いわゆる前衛美術の系譜におさまりきらないブロックに、アントニオ・ロペス・ガルシア(1936- )(1)(fig.31)らによるレアリスムがあり、日本でも紹介されている(2)。現代の都市生活者の空虚な感情をくすんだ調子の内にひたし、時にシュルレアリスム風の幻想を交えつつ描きだすこれらの活動を、現在におけるジュスト・ミリュー/折衷派と見なすかどうかは、各人にゆだねることにしたい。


また、上のグループとは別に、これも範疇分けしがたい活動を展開している作家として、バレンシアのヘノベス(1930- )(3)(fig.32)がいる。彼の主題は、上記のポップ・アートとは別の形での権力批判だ。初期にグルーポ・パルパリョーにも参加していた彼の作風は基本的にはレアリスムによっているが、その代表的な作品では、狙撃手の銃口をとおして見える群衆を匿名の記号として描くことで、全体主義に対するプロテストとして作品を呈示する。


1. cf. Michael Brenson etc., Antonio López García, Lerner & Lerner, 1989.

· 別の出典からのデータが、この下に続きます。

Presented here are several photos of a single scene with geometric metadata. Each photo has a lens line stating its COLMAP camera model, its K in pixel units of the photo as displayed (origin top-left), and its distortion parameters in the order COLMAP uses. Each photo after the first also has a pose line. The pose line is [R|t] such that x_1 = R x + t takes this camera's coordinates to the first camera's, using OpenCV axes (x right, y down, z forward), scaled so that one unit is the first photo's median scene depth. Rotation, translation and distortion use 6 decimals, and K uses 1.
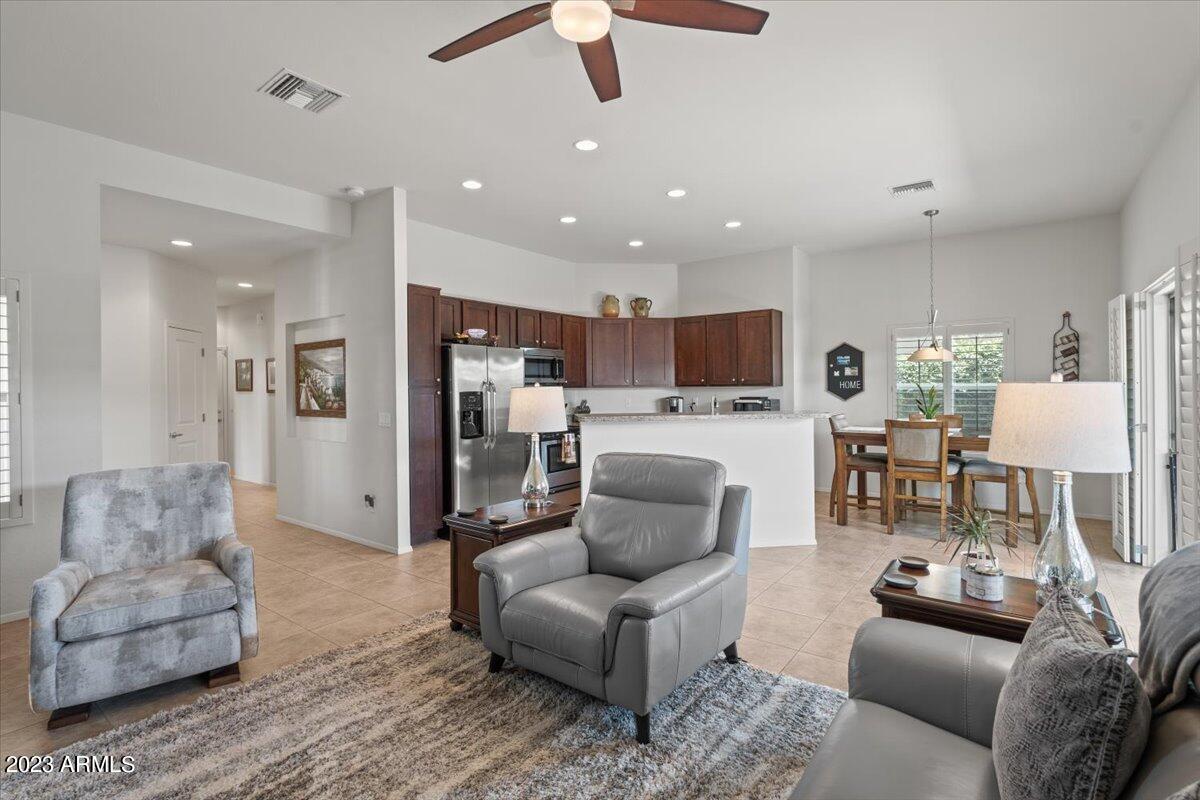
lens RADIAL K [[560.7, 0, 597.5], [0, 560.7, 388.6], [0, 0, 1]] dist [-0.001301, -0.000277]
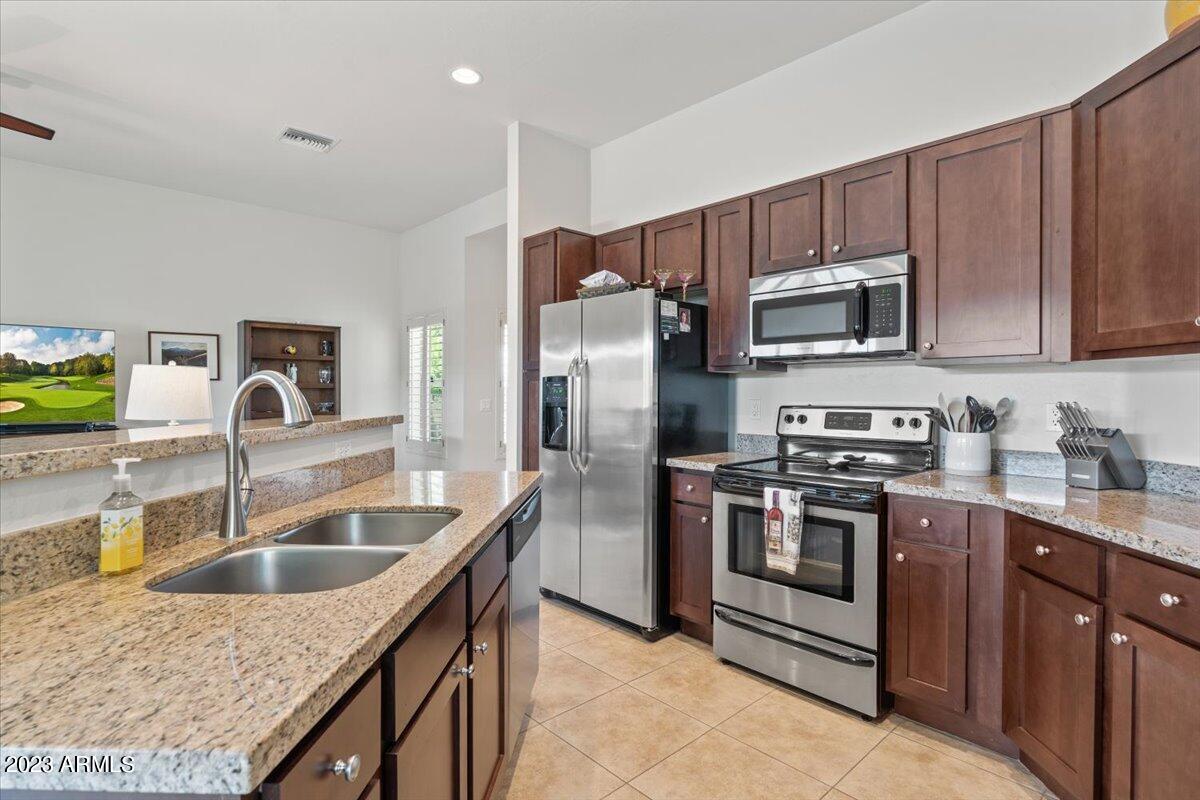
lens RADIAL K [[597.5, 0, 600.0], [0, 597.5, 400.0], [0, 0, 1]] dist [-0.001704, -0.000687]
pose [[-0.163167, 0.015356, -0.986479, 0.330241], [-0.004429, 0.999857, 0.016297, 0.015133], [0.986589, 0.007028, -0.163076, 0.883914]]
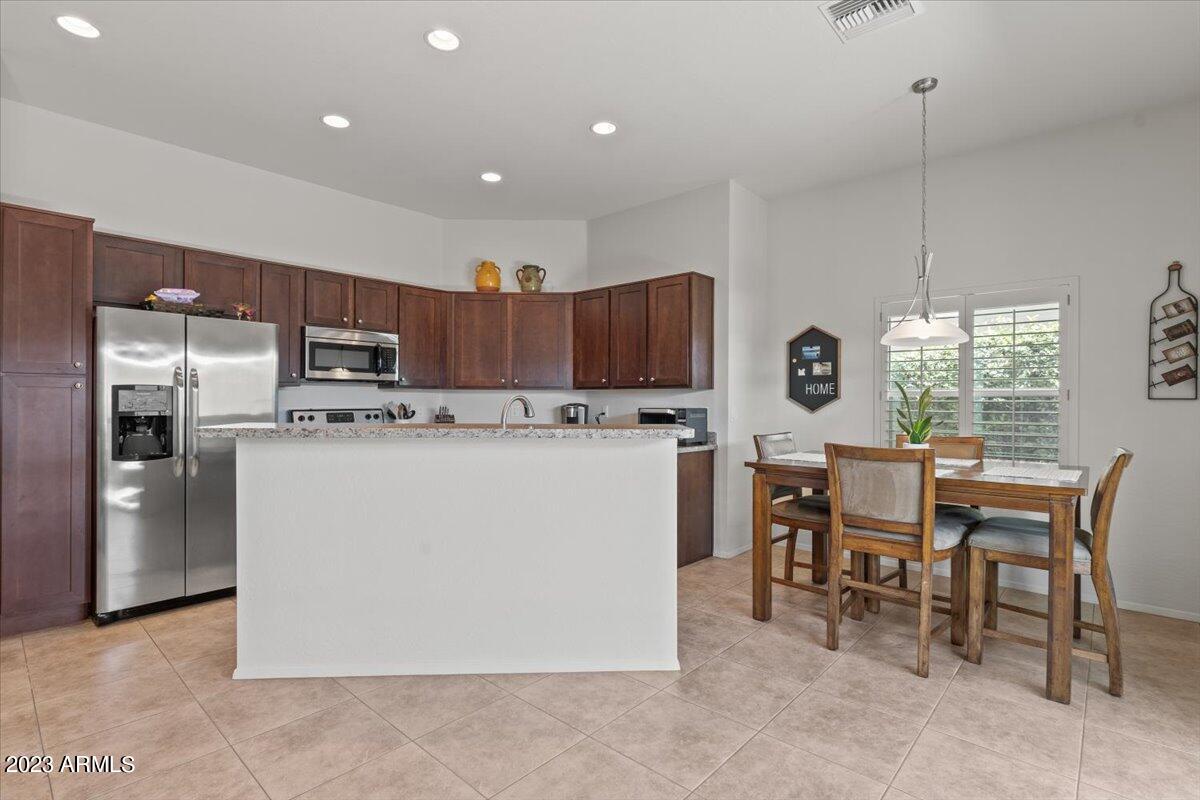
lens RADIAL K [[568.1, 0, 600.0], [0, 568.1, 400.0], [0, 0, 1]] dist [0.000696, -0.000503]
pose [[0.996480, 0.013628, -0.082719, 0.254339], [-0.013892, 0.999900, -0.002613, 0.012309], [0.082675, 0.003753, 0.996569, 0.314637]]
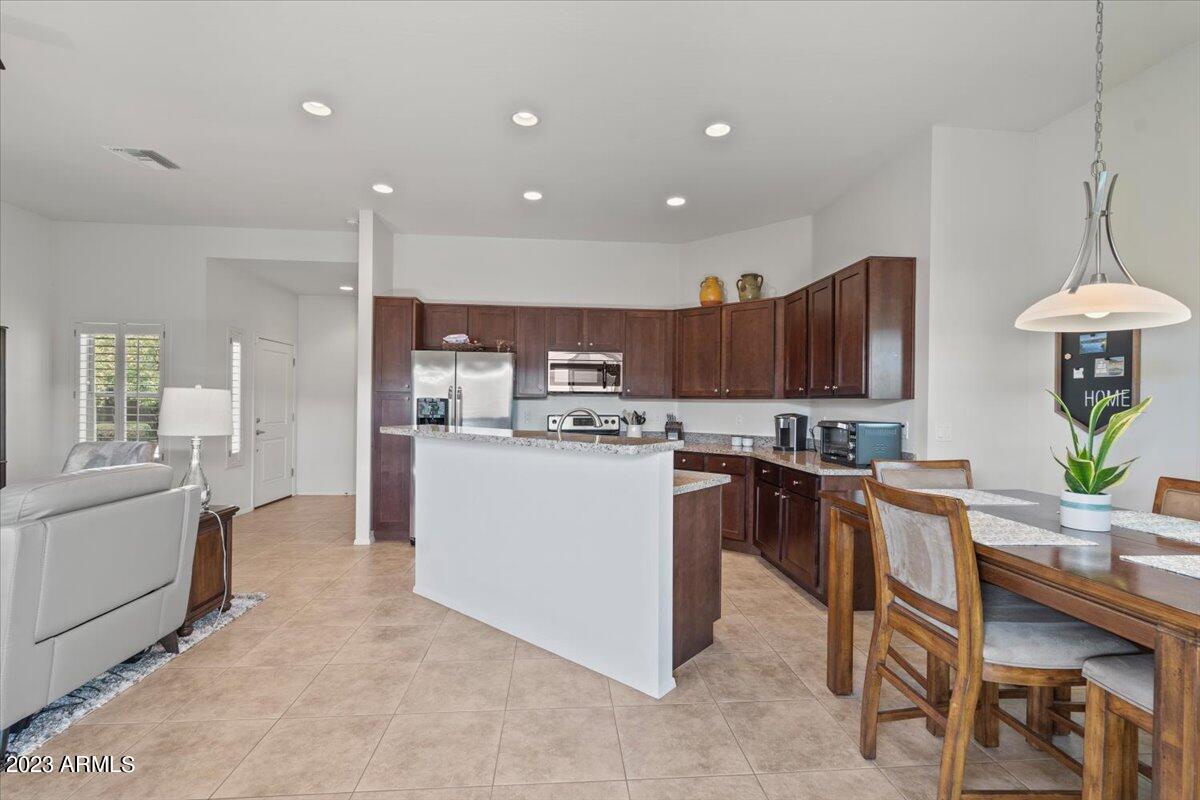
lens RADIAL K [[538.7, 0, 601.8], [0, 538.7, 405.6], [0, 0, 1]] dist [-0.000541, -0.000046]
pose [[0.673323, 0.020995, -0.739050, 0.513555], [-0.018372, 0.999763, 0.011663, 0.001154], [0.739120, 0.005725, 0.673549, 0.445148]]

fig.31 ロペス・ガルシア『アトーチャ』1964

2. 『スペイン美術はいま - マドリード・リアリズムの輝き』展図録、東京日本橋高島屋ほか、1991。

3. cf. Catalogue of the exposition Genovés, IVAM, 1992. また、坂崎乙郎、『幻想芸術の世界』、講談社、1969、p.92-95。